The township of Soweto, whose
name stands for SOuth-WEstern TOwnships, is at the same time a symbol of the
struggle for racial equality and of segregation. Founded in the 1930s as a
result of segregationist policies, Black residents of Johannesburg were
forcibly moved to townships reserved for Black people, such as Soweto. Such
townships were separated from White townships by a cordon sanitaire, namely a river, a highway, a railroad, an
industrial area, etc. Soweto grew to become the largest Black city in South
Africa, with the advent of mass rural migration. Living conditions were dire,
thus prone to spurring civil unrest. Soweto had very limited economic activity
because it was essentially a residential town for Black people working in
Johannesburg, where they were banned from living. For this reason, the
residents of Soweto were considered “temporary residents” by law until 1976.
The roots of the Soweto
uprising can be traced back to the early years of Apartheid. Although racial
discrimination had been a fact in South Africa since its Dutch and British
colonial days, it was only institutionalized as Apartheid in 1948, following
the election of the National Party (which, interestingly, strongly inspired
itself from Canada’s own Indian Act.)
In 1953, this government took in charge the education of Black South Africans,
which was until then provided by missionaries, by passing the Bantu Education Act. This law, which had
been contested since its beginnings, reinforced segregation in education and
maintained the Black education system severely under-resourced, although it
increased the attendance rate. From then on, Black students were barred from
attending White universities. Black schools were only funded though a tax
imposed on Black South Africans, as opposed to White schools, which had their
place in the national budget. As a result, Black schools became seriously
underfunded and overcrowded, and underqualification rampant amongst teachers.

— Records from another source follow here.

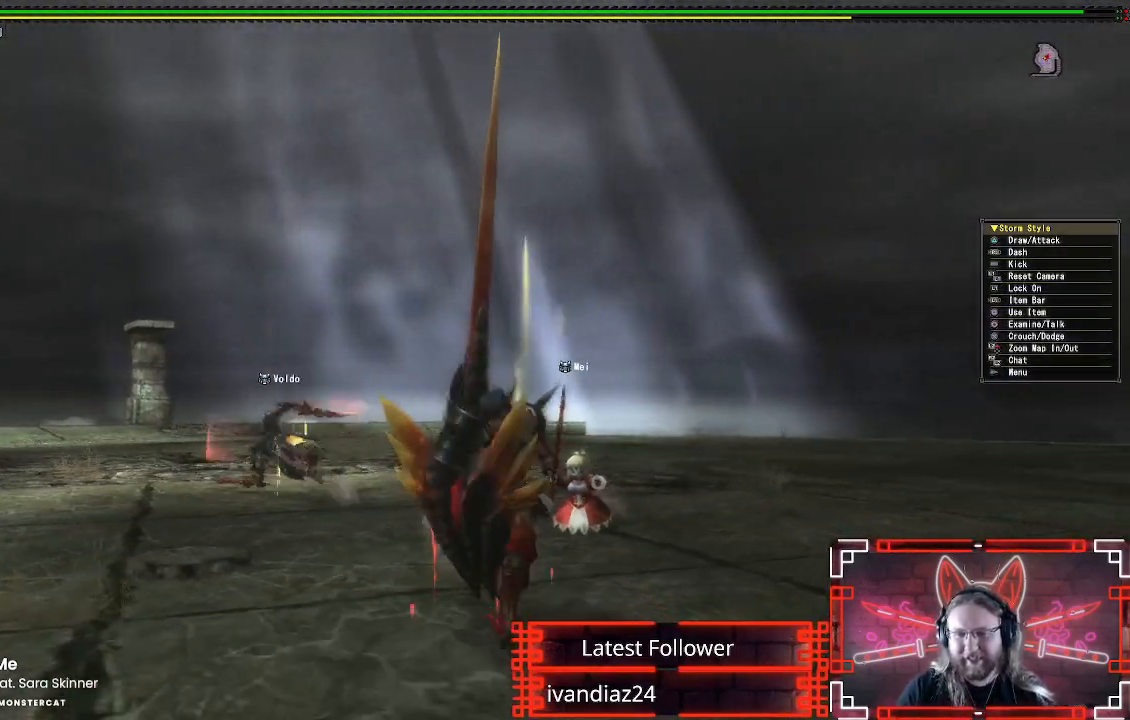
{"dt_ms": 500, "buttons": ["R1"], "left_stick": "down-right", "right_stick": "center", "events": [[467, "R1", "down"]]}
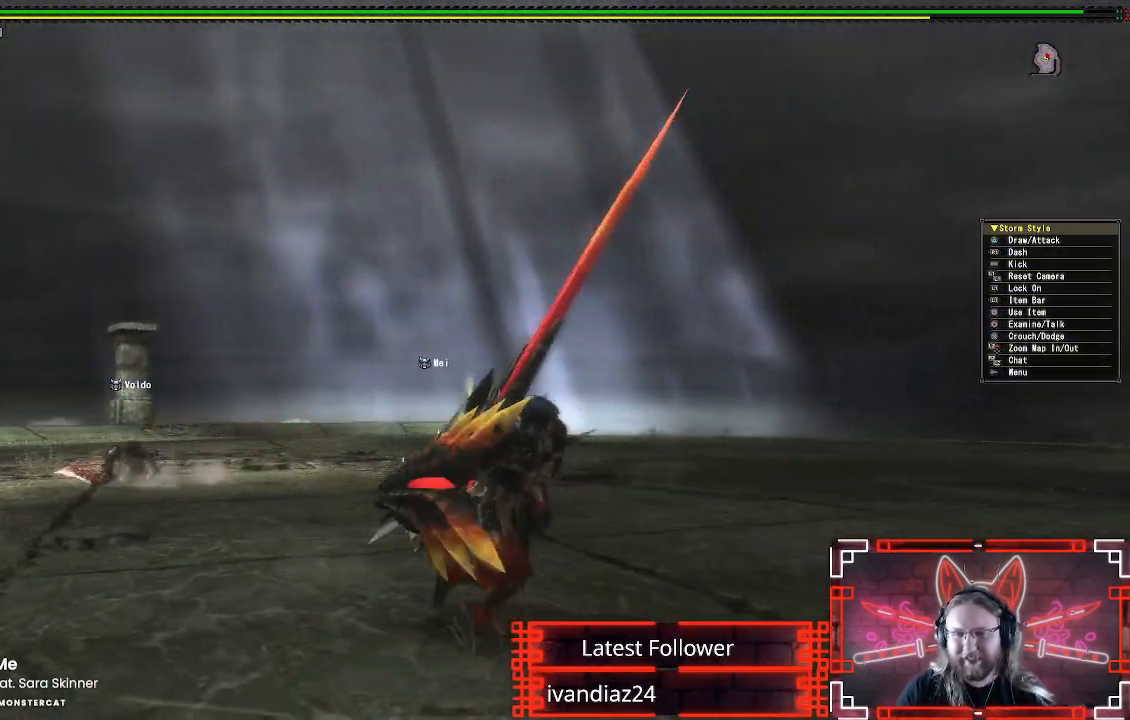
{"dt_ms": 500, "buttons": ["R1"], "left_stick": "down-right", "right_stick": "center", "events": [[50, "right_stick", "up-left"], [200, "right_stick", "center"], [400, "right_stick", "down-left"], [500, "right_stick", "center"]]}
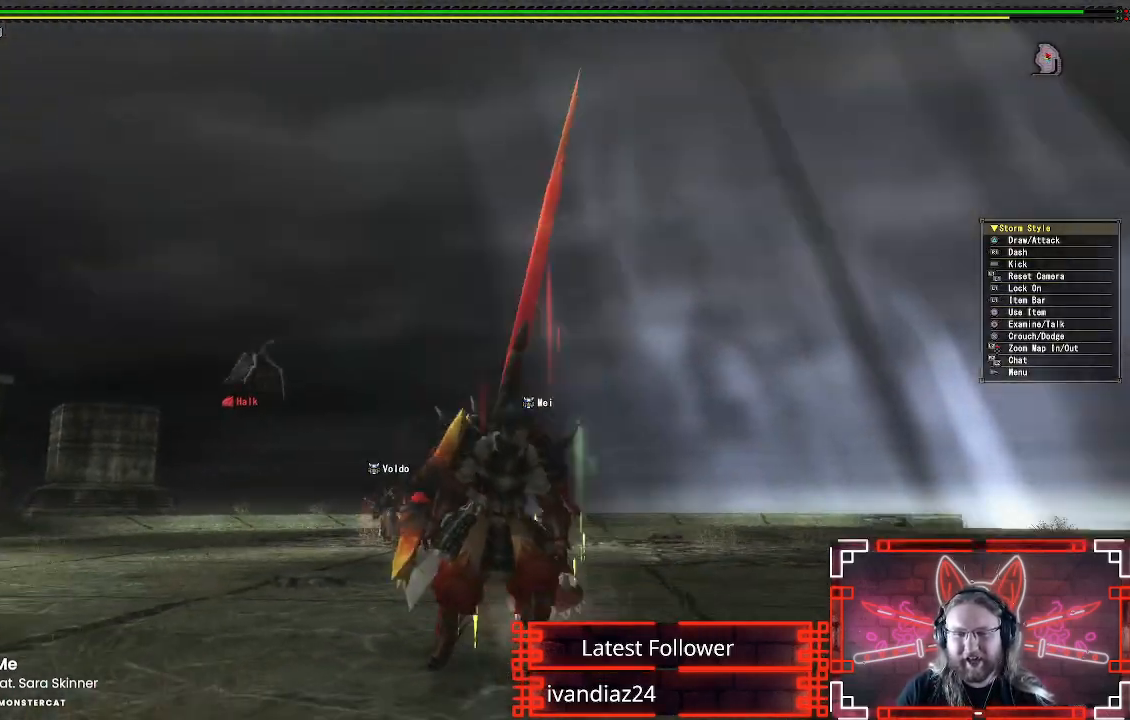
{"dt_ms": 500, "buttons": ["R1"], "left_stick": "right", "right_stick": "left", "events": [[67, "left_stick", "right"], [350, "right_stick", "left"]]}
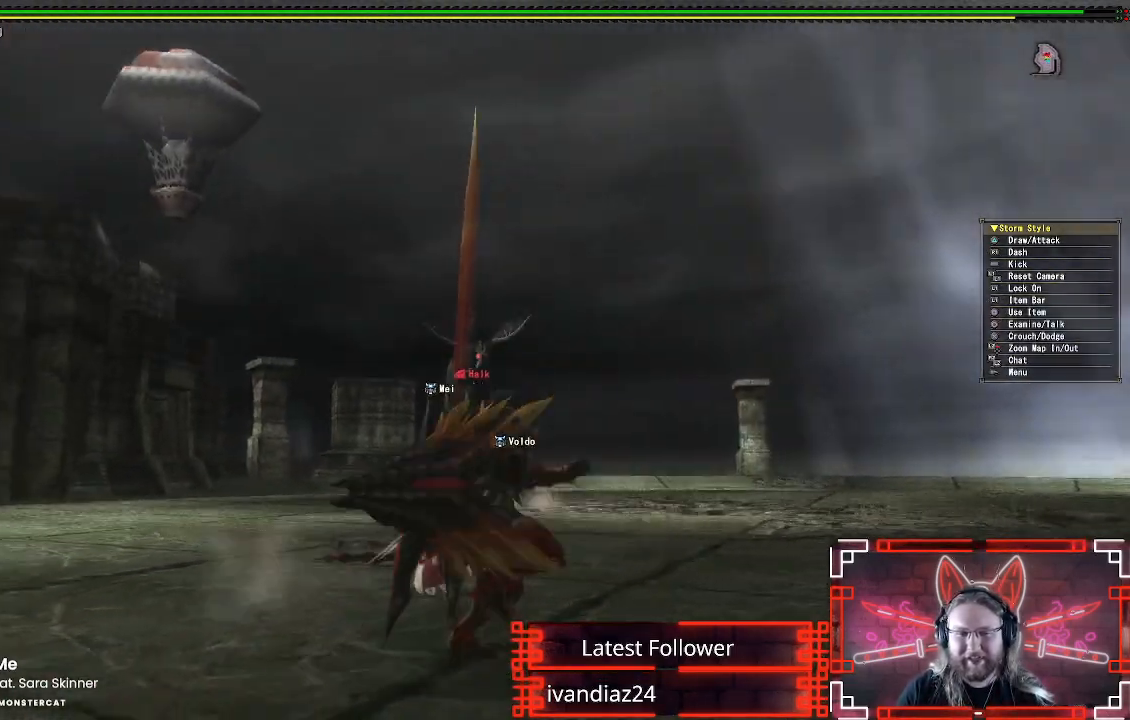
{"dt_ms": 1000, "buttons": ["R1"], "left_stick": "right", "right_stick": "center"}
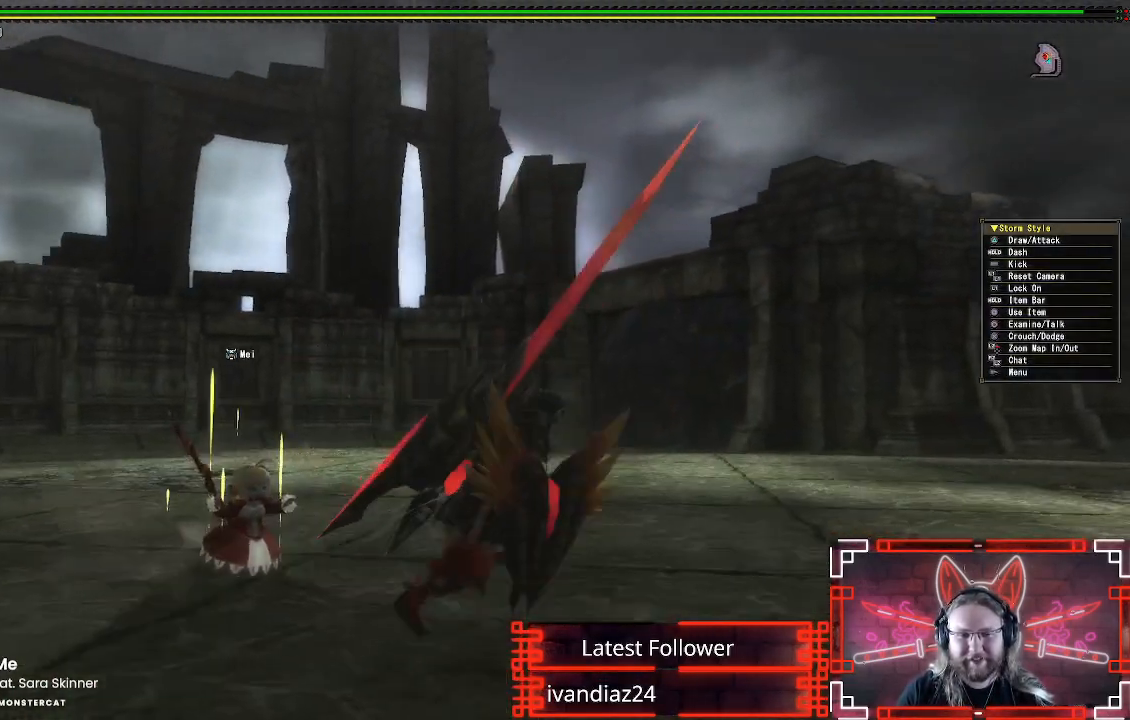
{"dt_ms": 500, "buttons": ["R1"], "left_stick": "right", "right_stick": "left", "events": [[33, "right_stick", "left"], [267, "R2", "down"], [317, "right_stick", "center"], [417, "R2", "up"], [467, "right_stick", "left"]]}
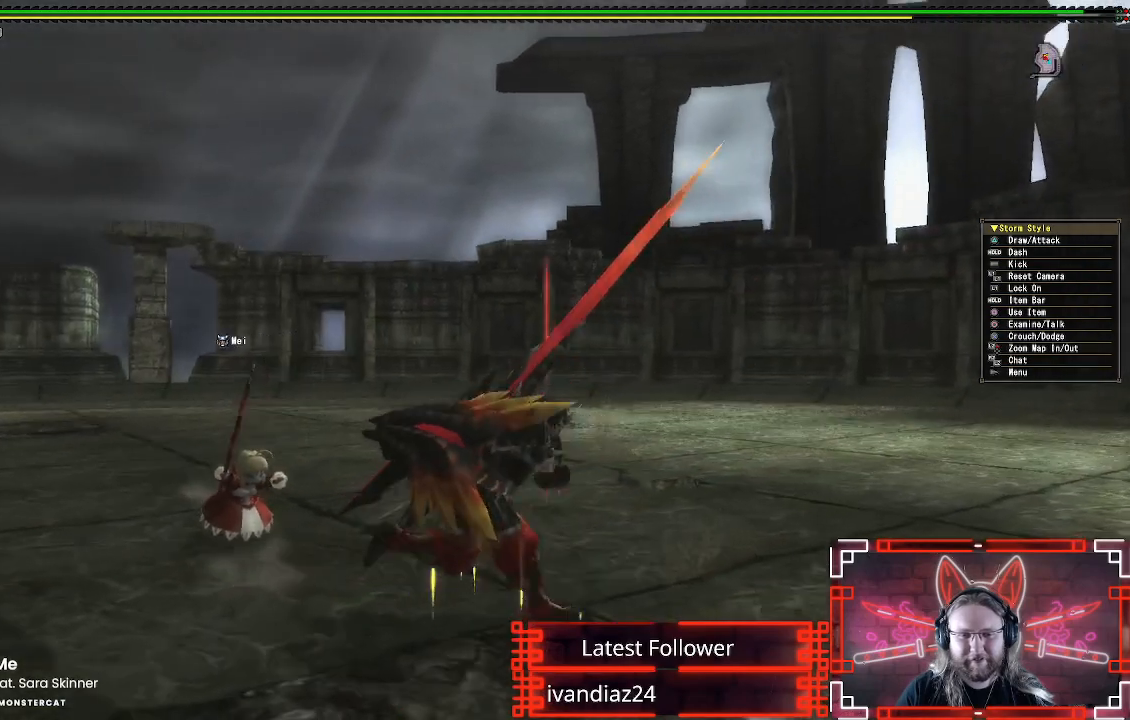
{"dt_ms": 500, "buttons": [], "left_stick": "up-right", "right_stick": "center", "events": [[300, "left_stick", "up-right"], [383, "right_stick", "center"], [417, "R1", "up"]]}
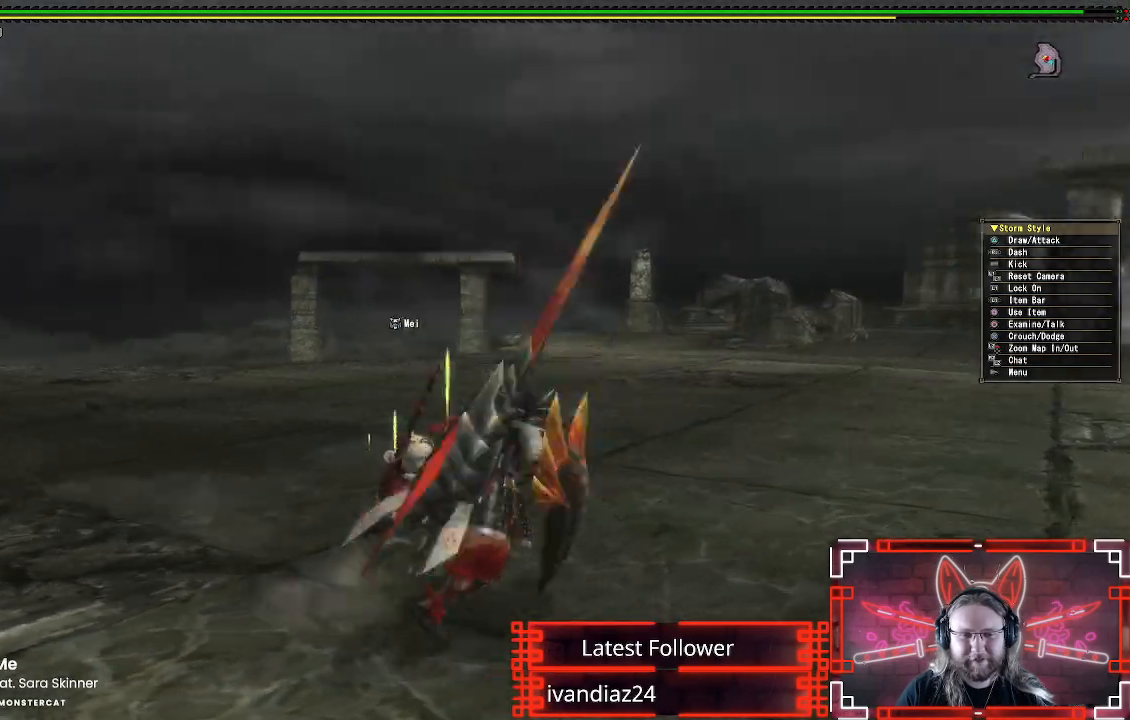
{"dt_ms": 500, "buttons": [], "left_stick": "right", "right_stick": "center", "events": [[83, "right_stick", "left"], [383, "right_stick", "center"], [433, "left_stick", "right"]]}
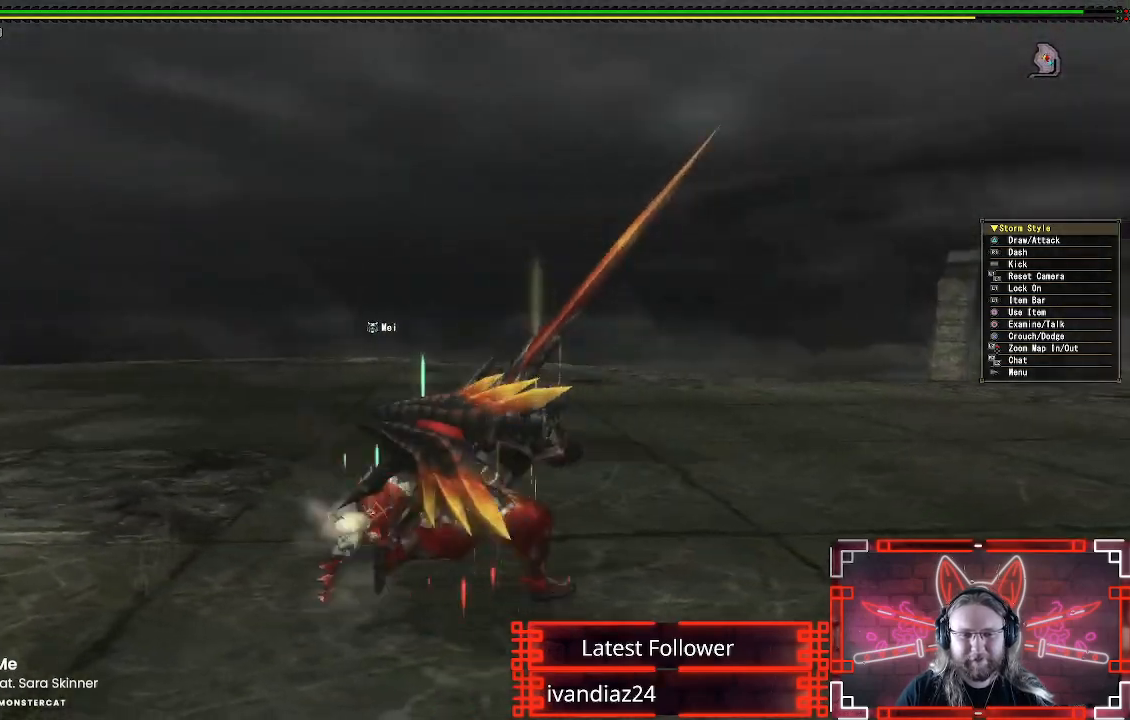
{"dt_ms": 1000, "buttons": [], "left_stick": "up", "right_stick": "center"}
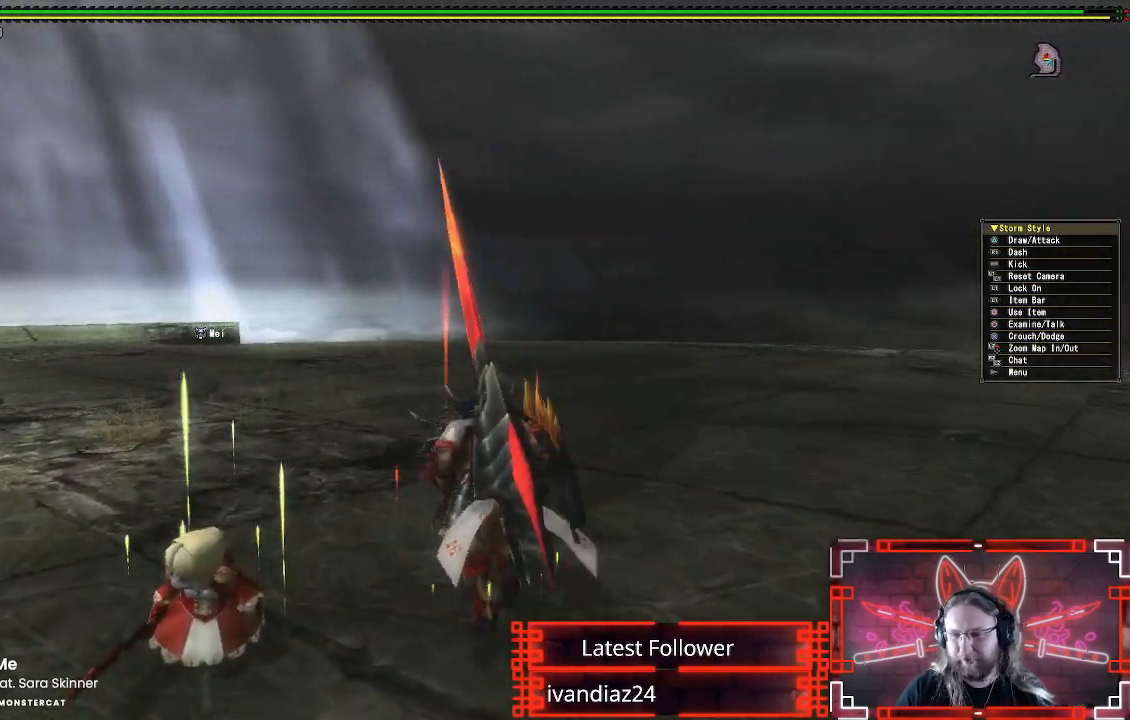
{"dt_ms": 500, "buttons": ["R1"], "left_stick": "left", "right_stick": "center", "events": [[17, "left_stick", "up-left"], [17, "right_stick", "right"], [167, "right_stick", "center"], [267, "left_stick", "left"], [450, "R1", "down"]]}
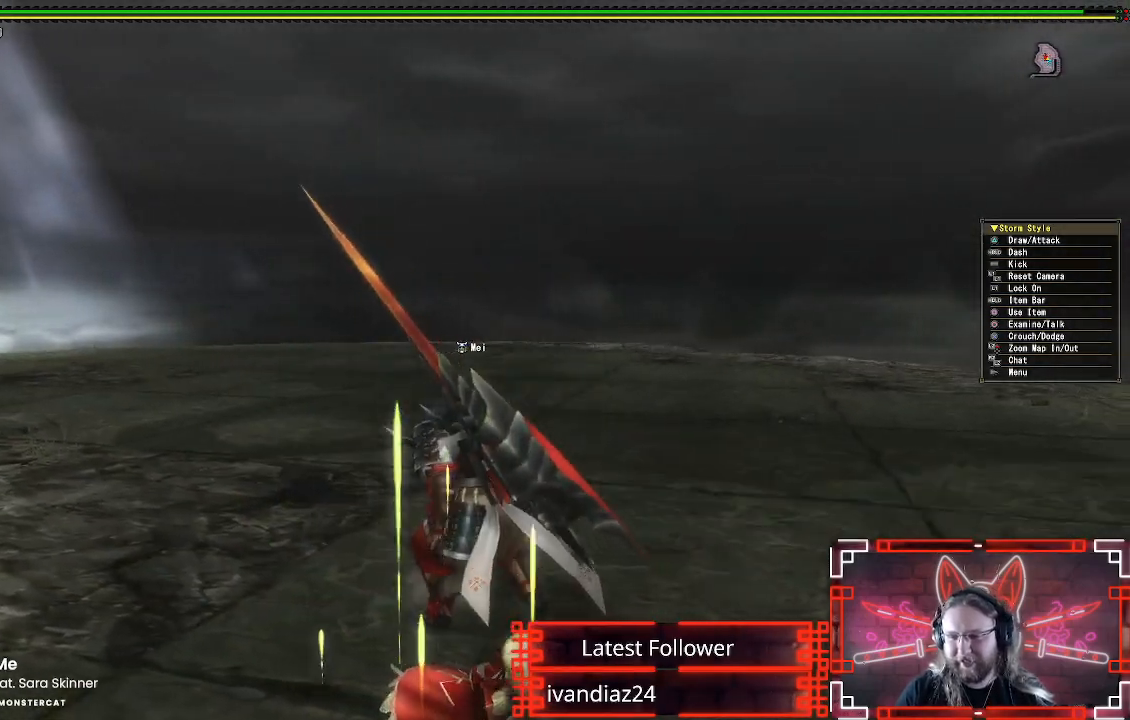
{"dt_ms": 500, "buttons": ["R1"], "left_stick": "left", "right_stick": "right", "events": [[17, "right_stick", "right"], [133, "right_stick", "center"], [300, "left_stick", "center"], [333, "right_stick", "right"], [383, "left_stick", "left"]]}
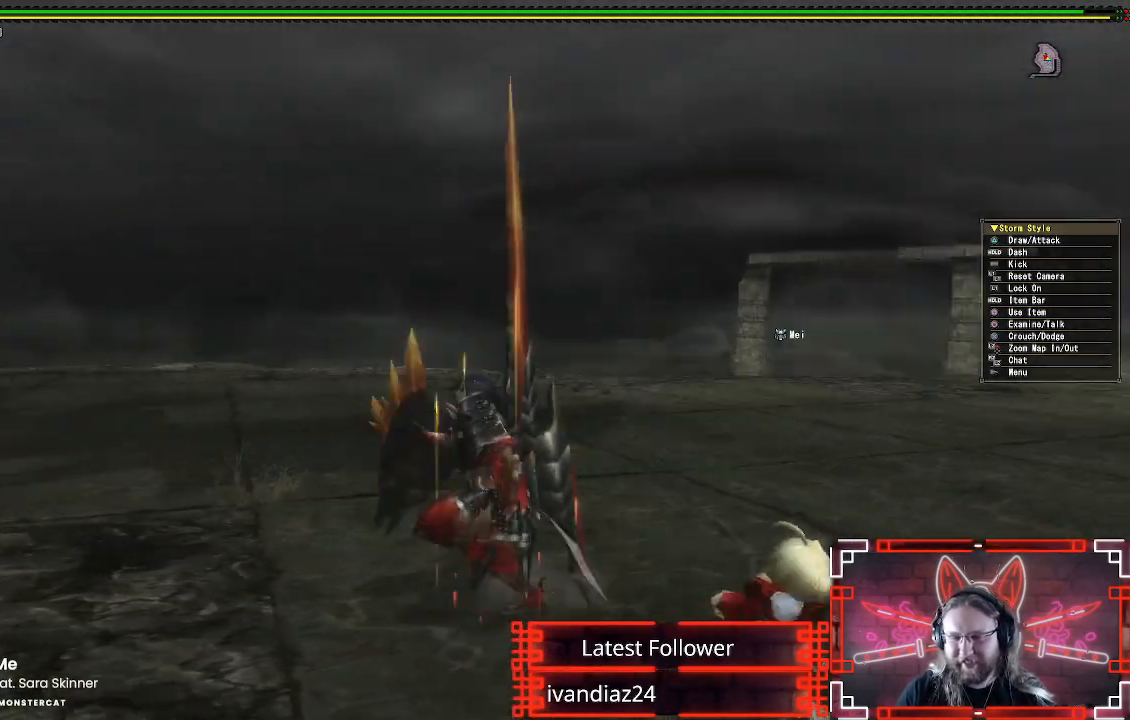
{"dt_ms": 500, "buttons": ["R1"], "left_stick": "down-left", "right_stick": "center"}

Nevertheless, many schools for
Black students have been built in the 1970’s, thanks to pressure from the
business sector, which demanded a better trained Black workforce. The increasing
number of Black students attending secondary school fostered the development of
a political conscience amongst the youth, which dynamized resistant groups such
as the South African Student Association, which inspired the movement against
the imposition of Afrikaans as language of instruction.
This tense context led to the
explosion of the anger of the Soweto students, whose revolt was soon joined by
Black students from other poor South African townships. Black labour unions
also supported their movement and continued the fight against Apartheid for the
rest of the seventies.
Today, the figures of Nelson
Mandela and of Desmond Tutu are celebrated worldwide for their capital
contribution to the struggle for an egalitarian South Africa. But we shouldn’t
let the students of Soweto, who sacrificed their youth for the freedom to come.